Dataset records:
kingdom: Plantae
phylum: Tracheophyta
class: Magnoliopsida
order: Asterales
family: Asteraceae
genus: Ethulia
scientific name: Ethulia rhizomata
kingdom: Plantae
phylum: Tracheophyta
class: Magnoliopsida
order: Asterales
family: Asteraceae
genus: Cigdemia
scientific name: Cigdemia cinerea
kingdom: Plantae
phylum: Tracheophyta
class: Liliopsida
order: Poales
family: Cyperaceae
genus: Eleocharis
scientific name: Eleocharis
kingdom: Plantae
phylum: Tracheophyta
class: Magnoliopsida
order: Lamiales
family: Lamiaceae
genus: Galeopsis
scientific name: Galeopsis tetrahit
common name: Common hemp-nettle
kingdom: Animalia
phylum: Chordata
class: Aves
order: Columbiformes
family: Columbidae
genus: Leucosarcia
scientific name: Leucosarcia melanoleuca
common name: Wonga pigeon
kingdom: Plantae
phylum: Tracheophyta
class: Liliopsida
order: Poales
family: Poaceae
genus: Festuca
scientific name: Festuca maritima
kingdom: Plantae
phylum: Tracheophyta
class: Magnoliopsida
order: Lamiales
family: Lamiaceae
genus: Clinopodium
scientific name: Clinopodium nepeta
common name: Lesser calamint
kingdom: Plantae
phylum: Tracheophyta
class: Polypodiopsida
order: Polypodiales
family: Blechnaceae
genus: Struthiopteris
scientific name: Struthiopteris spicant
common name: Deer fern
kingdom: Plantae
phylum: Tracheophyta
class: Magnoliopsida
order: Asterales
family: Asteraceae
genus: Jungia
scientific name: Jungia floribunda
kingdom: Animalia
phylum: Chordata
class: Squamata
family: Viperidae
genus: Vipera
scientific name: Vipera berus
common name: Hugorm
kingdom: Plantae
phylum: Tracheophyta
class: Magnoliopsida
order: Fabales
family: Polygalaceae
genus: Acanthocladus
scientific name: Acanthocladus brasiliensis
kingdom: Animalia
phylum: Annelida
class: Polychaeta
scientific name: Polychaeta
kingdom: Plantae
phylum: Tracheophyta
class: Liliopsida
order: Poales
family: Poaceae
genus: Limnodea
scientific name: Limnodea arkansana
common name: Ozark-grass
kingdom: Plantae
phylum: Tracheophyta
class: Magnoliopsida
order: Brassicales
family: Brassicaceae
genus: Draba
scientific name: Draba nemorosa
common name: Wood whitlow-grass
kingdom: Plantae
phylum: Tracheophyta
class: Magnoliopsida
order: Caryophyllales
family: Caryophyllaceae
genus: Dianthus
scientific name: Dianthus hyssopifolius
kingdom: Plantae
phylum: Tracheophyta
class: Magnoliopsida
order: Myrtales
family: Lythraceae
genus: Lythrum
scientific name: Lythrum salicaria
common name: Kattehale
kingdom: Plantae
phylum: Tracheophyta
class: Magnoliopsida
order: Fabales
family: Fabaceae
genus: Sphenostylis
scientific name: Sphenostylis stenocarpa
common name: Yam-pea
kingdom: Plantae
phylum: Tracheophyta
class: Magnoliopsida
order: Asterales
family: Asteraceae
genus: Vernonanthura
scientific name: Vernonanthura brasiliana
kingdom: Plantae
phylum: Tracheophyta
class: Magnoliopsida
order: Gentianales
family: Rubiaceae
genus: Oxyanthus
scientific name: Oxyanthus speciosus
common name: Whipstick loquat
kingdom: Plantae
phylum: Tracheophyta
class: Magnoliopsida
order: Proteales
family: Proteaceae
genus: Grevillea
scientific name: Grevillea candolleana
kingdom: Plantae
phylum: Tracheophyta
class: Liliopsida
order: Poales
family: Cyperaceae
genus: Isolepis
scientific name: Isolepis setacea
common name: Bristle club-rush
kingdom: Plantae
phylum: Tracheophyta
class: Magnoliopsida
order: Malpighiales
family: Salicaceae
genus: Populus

▶ _PROBLEM TO SOLVE_
Copy the material without any changes, starting with its first line and ending with the line that contains "scientific name: Draba nemorosa". Include both of those lines.

▶ _EXERCISE RESULT_
kingdom: Plantae
phylum: Tracheophyta
class: Magnoliopsida
order: Asterales
family: Asteraceae
genus: Ethulia
scientific name: Ethulia rhizomata
kingdom: Plantae
phylum: Tracheophyta
class: Magnoliopsida
order: Asterales
family: Asteraceae
genus: Cigdemia
scientific name: Cigdemia cinerea
kingdom: Plantae
phylum: Tracheophyta
class: Liliopsida
order: Poales
family: Cyperaceae
genus: Eleocharis
scientific name: Eleocharis
kingdom: Plantae
phylum: Tracheophyta
class: Magnoliopsida
order: Lamiales
family: Lamiaceae
genus: Galeopsis
scientific name: Galeopsis tetrahit
common name: Common hemp-nettle
kingdom: Animalia
phylum: Chordata
class: Aves
order: Columbiformes
family: Columbidae
genus: Leucosarcia
scientific name: Leucosarcia melanoleuca
common name: Wonga pigeon
kingdom: Plantae
phylum: Tracheophyta
class: Liliopsida
order: Poales
family: Poaceae
genus: Festuca
scientific name: Festuca maritima
kingdom: Plantae
phylum: Tracheophyta
class: Magnoliopsida
order: Lamiales
family: Lamiaceae
genus: Clinopodium
scientific name: Clinopodium nepeta
common name: Lesser calamint
kingdom: Plantae
phylum: Tracheophyta
class: Polypodiopsida
order: Polypodiales
family: Blechnaceae
genus: Struthiopteris
scientific name: Struthiopteris spicant
common name: Deer fern
kingdom: Plantae
phylum: Tracheophyta
class: Magnoliopsida
order: Asterales
family: Asteraceae
genus: Jungia
scientific name: Jungia floribunda
kingdom: Animalia
phylum: Chordata
class: Squamata
family: Viperidae
genus: Vipera
scientific name: Vipera berus
common name: Hugorm
kingdom: Plantae
phylum: Tracheophyta
class: Magnoliopsida
order: Fabales
family: Polygalaceae
genus: Acanthocladus
scientific name: Acanthocladus brasiliensis
kingdom: Animalia
phylum: Annelida
class: Polychaeta
scientific name: Polychaeta
kingdom: Plantae
phylum: Tracheophyta
class: Liliopsida
order: Poales
family: Poaceae
genus: Limnodea
scientific name: Limnodea arkansana
common name: Ozark-grass
kingdom: Plantae
phylum: Tracheophyta
class: Magnoliopsida
order: Brassicales
family: Brassicaceae
genus: Draba
scientific name: Draba nemorosa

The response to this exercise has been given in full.